Sunday, 4 September 2011

Caesar's Legions

I have been painting furiously over the last few weeks.

From left to right:

Four Warbands of 10-12 models on a 10 by 7cm base
Two Cavalry Units each of two 7.5 by 5cm bases that can be used side by side or one after the other.

Warrior Queen on chariot
Small unit of slingers, individually mounted
Two Warbands
Chariots on 4 by 9cm base, used in pairs for a standard-sized unit or singly for a small unit

Roman Legionaires
General with hunting dog
Mounted in groups of ten models on 5 by 10cm bases

Roman Auxiliaries
Medium Infantry mounted as Legionaires
Cavalry mounted as Gauls
'Cretan' Archers, ten models on a 7 by 10cm base

Cavalry/infantry, six to eight models on a 7 by 10cm base
Warband, as Gauls

I play Hail Caesar at a roughly 50% unit size from the examples given in the rules. This is much better for a two player game on a home dining table. The original scale is designed for multiplayer games on a large table, for people with lots of models.

The 50% scale is convenient because it is easy to double up units to get back to the original scale if necessary. I mount the models together on a single stand because it is so much more convenient for both storage and playing. They are mounted on plastic card which could easily be cut up with a pair of scissors without removing the models.

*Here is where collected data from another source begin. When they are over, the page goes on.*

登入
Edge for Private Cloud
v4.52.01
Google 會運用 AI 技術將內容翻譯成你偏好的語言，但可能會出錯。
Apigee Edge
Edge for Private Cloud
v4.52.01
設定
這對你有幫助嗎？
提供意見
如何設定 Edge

A standard game would be ten units divided into two divisions with a general and subgeneral to command each. Point values for each stand are irrelevant and can be ignored. I suggest that a player be allowed to employ up to two 'large' units for every two 'small' unit that he fields.

This is biased slightly against the Celts.

To add some unpredictible spice the Celtic Player can roll a D6 die against the table below to modify the Celtic Army Size.
Die Roll        Result
1.                 -1 Unit
2.                 No Effect
3.                 No Effect
4.                 No Effect
5.                 +1 Unit
6.                 +2 Units


  1. Practical ideas, especially the plasticard. That bird's eye view is an ideal distance for the sizes - it gives a feel for the whole force, but also the nature of the individual units.

  2. I meant to add that it is interesting occasionaly to get the whole army out for a parade of the troops.

  3. Great stuff John, I like the idea of the random Celt chart, great idea!